Finding the root or starting point where your mental ravaging originates is like walking back over the path of hot coals that has been your jounrye so far. It is hard and the process is long. I may have found mine, but to be convinced completely is an impossibility. Even writing it down here, my mind remains sceptical that this was the beginning.

My greatest fear growing up was being a disappointment. Being a disappointment to my parents, siblings and friends. In the first year of Secondary school, my English teacher asked each of us to identify our greatest fear. Even at that age, I knew what fear lay deep within.

Leaving too early

At fourteen, I first considered leaving the party of life early. I had drifted away from many of my friends and had begun to struggle with the demons of sexual confusion. It was in summer between school years, steeped in loneliness and depression. I don’t remember much of that period other than the cold darkness.

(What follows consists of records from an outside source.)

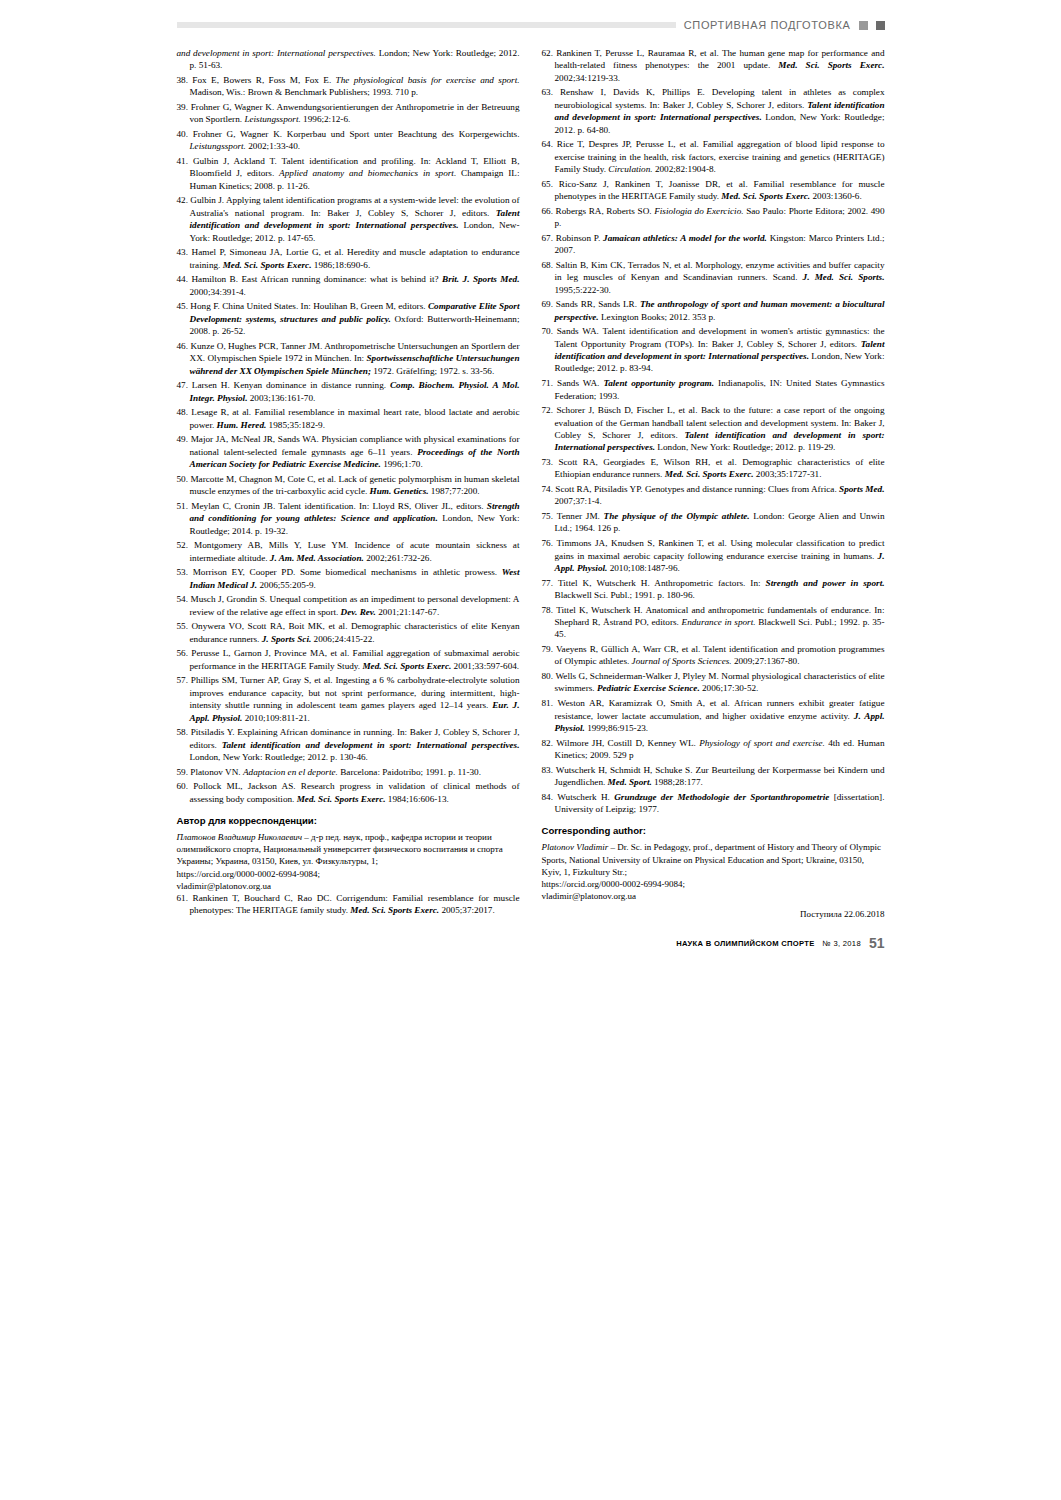Спортивная подготовка
and development in sport: International perspectives. London; New York: Routledge; 2012. p. 51-63.
38. Fox E, Bowers R, Foss M, Fox E. The physiological basis for exercise and sport. Madison, Wis.: Brown & Benchmark Publishers; 1993. 710 p.
39. Frohner G, Wagner K. Anwendungsorientierungen der Anthropometrie in der Betreuung von Sportlern. Leistungssport. 1996;2:12-6.
40. Frohner G, Wagner K. Korperbau und Sport unter Beachtung des Korpergewichts. Leistungssport. 2002;1:33-40.
41. Gulbin J, Ackland T. Talent identification and profiling. In: Ackland T, Elliott B, Bloomfield J, editors. Applied anatomy and biomechanics in sport. Champaign IL: Human Kinetics; 2008. p. 11-26.
42. Gulbin J. Applying talent identification programs at a system-wide level: the evolution of Australia's national program. In: Baker J, Cobley S, Schorer J, editors. Talent identification and development in sport: International perspectives. London, New-York: Routledge; 2012. p. 147-65.
43. Hamel P, Simoneau JA, Lortie G, et al. Heredity and muscle adaptation to endurance training. Med. Sci. Sports Exerc. 1986;18:690-6.
44. Hamilton B. East African running dominance: what is behind it? Brit. J. Sports Med. 2000;34:391-4.
45. Hong F. China United States. In: Houlihan B, Green M, editors. Comparative Elite Sport Development: systems, structures and public policy. Oxford: Butterworth-Heinemann; 2008. p. 26-52.
46. Kunze O, Hughes PCR, Tanner JM. Anthropometrische Untersuchungen an Sportlern der XX. Olympischen Spiele 1972 in München. In: Sportwissenschaftliche Untersuchungen während der XX Olympischen Spiele München; 1972. Gräfelfing; 1972. s. 33-56.
47. Larsen H. Kenyan dominance in distance running. Comp. Biochem. Physiol. A Mol. Integr. Physiol. 2003;136:161-70.
48. Lesage R, at al. Familial resemblance in maximal heart rate, blood lactate and aerobic power. Hum. Hered. 1985;35:182-9.
49. Major JA, McNeal JR, Sands WA. Physician compliance with physical examinations for national talent-selected female gymnasts age 6–11 years. Proceedings of the North American Society for Pediatric Exercise Medicine. 1996;1:70.
50. Marcotte M, Chagnon M, Cote C, et al. Lack of genetic polymorphism in human skeletal muscle enzymes of the tri-carboxylic acid cycle. Hum. Genetics. 1987;77:200.
51. Meylan C, Cronin JB. Talent identification. In: Lloyd RS, Oliver JL, editors. Strength and conditioning for young athletes: Science and application. London, New York: Routledge; 2014. p. 19-32.
52. Montgomery AB, Mills Y, Luse YM. Incidence of acute mountain sickness at intermediate altitude. J. Am. Med. Association. 2002;261:732-26.
53. Morrison EY, Cooper PD. Some biomedical mechanisms in athletic prowess. West Indian Medical J. 2006;55:205-9.
54. Musch J, Grondin S. Unequal competition as an impediment to personal development: A review of the relative age effect in sport. Dev. Rev. 2001;21:147-67.
55. Onywera VO, Scott RA, Boit MK, et al. Demographic characteristics of elite Kenyan endurance runners. J. Sports Sci. 2006;24:415-22.
56. Perusse L, Garnon J, Province MA, et al. Familial aggregation of submaximal aerobic performance in the HERITAGE Family Study. Med. Sci. Sports Exerc. 2001;33:597-604.
57. Phillips SM, Turner AP, Gray S, et al. Ingesting a 6 % carbohydrate-electrolyte solution improves endurance capacity, but not sprint performance, during intermittent, high-intensity shuttle running in adolescent team games players aged 12–14 years. Eur. J. Appl. Physiol. 2010;109:811-21.
58. Pitsiladis Y. Explaining African dominance in running. In: Baker J, Cobley S, Schorer J, editors. Talent identification and development in sport: International perspectives. London, New York: Routledge; 2012. p. 130-46.
59. Platonov VN. Adaptacion en el deporte. Barcelona: Paidotribo; 1991. p. 11-30.
60. Pollock ML, Jackson AS. Research progress in validation of clinical methods of assessing body composition. Med. Sci. Sports Exerc. 1984;16:606-13.
Автор для корреспонденции:
Платонов Владимир Николаевич – д-р пед. наук, проф., кафедра истории и теории олимпийского спорта, Национальный университет физического воспитания и спорта Украины; Украина, 03150, Киев, ул. Физкультуры, 1;
https://orcid.org/0000-0002-6994-9084;
vladimir@platonov.org.ua
61. Rankinen T, Bouchard C, Rao DC. Corrigendum: Familial resemblance for muscle phenotypes: The HERITAGE family study. Med. Sci. Sports Exerc. 2005;37:2017.
62. Rankinen T, Perusse L, Rauramaa R, et al. The human gene map for performance and health-related fitness phenotypes: the 2001 update. Med. Sci. Sports Exerc. 2002;34:1219-33.
63. Renshaw I, Davids K, Phillips E. Developing talent in athletes as complex neurobiological systems. In: Baker J, Cobley S, Schorer J, editors. Talent identification and development in sport: International perspectives. London, New York: Routledge; 2012. p. 64-80.
64. Rice T, Despres JP, Perusse L, et al. Familial aggregation of blood lipid response to exercise training in the health, risk factors, exercise training and genetics (HERITAGE) Family Study. Circulation. 2002;82:1904-8.
65. Rico-Sanz J, Rankinen T, Joanisse DR, et al. Familial resemblance for muscle phenotypes in the HERITAGE Family study. Med. Sci. Sports Exerc. 2003:1360-6.
66. Robergs RA, Roberts SO. Fisiologia do Exercicio. Sao Paulo: Phorte Editora; 2002. 490 p.
67. Robinson P. Jamaican athletics: A model for the world. Kingston: Marco Printers Ltd.; 2007.
68. Saltin B, Kim CK, Terrados N, et al. Morphology, enzyme activities and buffer capacity in leg muscles of Kenyan and Scandinavian runners. Scand. J. Med. Sci. Sports. 1995;5:222-30.
69. Sands RR, Sands LR. The anthropology of sport and human movement: a biocultural perspective. Lexington Books; 2012. 353 p.
70. Sands WA. Talent identification and development in women's artistic gymnastics: the Talent Opportunity Program (TOPs). In: Baker J, Cobley S, Schorer J, editors. Talent identification and development in sport: International perspectives. London, New York: Routledge; 2012. p. 83-94.
71. Sands WA. Talent opportunity program. Indianapolis, IN: United States Gymnastics Federation; 1993.
72. Schorer J, Büsch D, Fischer L, et al. Back to the future: a case report of the ongoing evaluation of the German handball talent selection and development system. In: Baker J, Cobley S, Schorer J, editors. Talent identification and development in sport: International perspectives. London, New York: Routledge; 2012. p. 119-29.
73. Scott RA, Georgiades E, Wilson RH, et al. Demographic characteristics of elite Ethiopian endurance runners. Med. Sci. Sports Exerc. 2003;35:1727-31.
74. Scott RA, Pitsiladis YP. Genotypes and distance running: Clues from Africa. Sports Med. 2007;37:1-4.
75. Tenner JM. The physique of the Olympic athlete. London: George Alien and Unwin Ltd.; 1964. 126 p.
76. Timmons JA, Knudsen S, Rankinen T, et al. Using molecular classification to predict gains in maximal aerobic capacity following endurance exercise training in humans. J. Appl. Physiol. 2010;108:1487-96.
77. Tittel K, Wutscherk H. Anthropometric factors. In: Strength and power in sport. Blackwell Sci. Publ.; 1991. p. 180-96.
78. Tittel K, Wutscherk H. Anatomical and anthropometric fundamentals of endurance. In: Shephard R, Åstrand PO, editors. Endurance in sport. Blackwell Sci. Publ.; 1992. p. 35-45.
79. Vaeyens R, Güllich A, Warr CR, et al. Talent identification and promotion programmes of Olympic athletes. Journal of Sports Sciences. 2009;27:1367-80.
80. Wells G, Schneiderman-Walker J, Plyley M. Normal physiological characteristics of elite swimmers. Pediatric Exercise Science. 2006;17:30-52.
81. Weston AR, Karamizrak O, Smith A, et al. African runners exhibit greater fatigue resistance, lower lactate accumulation, and higher oxidative enzyme activity. J. Appl. Physiol. 1999;86:915-23.
82. Wilmore JH, Costill D, Kenney WL. Physiology of sport and exercise. 4th ed. Human Kinetics; 2009. 529 p
83. Wutscherk H, Schmidt H, Schuke S. Zur Beurteilung der Korpermasse bei Kindern und Jugendlichen. Med. Sport. 1988;28:177.
84. Wutscherk H. Grundzuge der Methodologie der Sportanthropometrie [dissertation]. University of Leipzig; 1977.
Corresponding author:
Platonov Vladimir – Dr. Sc. in Pedagogy, prof., department of History and Theory of Olympic Sports, National University of Ukraine on Physical Education and Sport; Ukraine, 03150, Kyiv, 1, Fizkultury Str.;
https://orcid.org/0000-0002-6994-9084;
vladimir@platonov.org.ua
Поступила 22.06.2018
Наука в олимпийском спорте
№ 3, 2018
51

I pulled through and fought on. Over the next few years, I accepted the truth of my homosexuality. I discovered a true friendship that binds me to this life. A friendship with someone who will never let me stand alone or cower in the dark. Because of that friendship, I came through another period of suicidal intent at the age of seventeen.

Even after all that, I never accepted or wrote about or actually even considered the happenings in my mind could be anxiety and depression. I believed that was for the weak-minded, It was for those who could not stand strong and let themselves be destroyed by it. My cognitive dissonance on my own mind is common with many of us. We do not wish to accept that we could be weak within ourselves. But that denial and rejection of the truth allow the ravaging to continue unabated.

No longer! When I discovered the power of writing and how it helps sort many of the thoughts that constantly weave violently through my mind. I knew I couldn’t stop. I knew I had to use my skill and love of writing to tell my story and help others tell their own.

Writing is one of the greatest tools at our disposal to help people deal with their issues and save many more lives.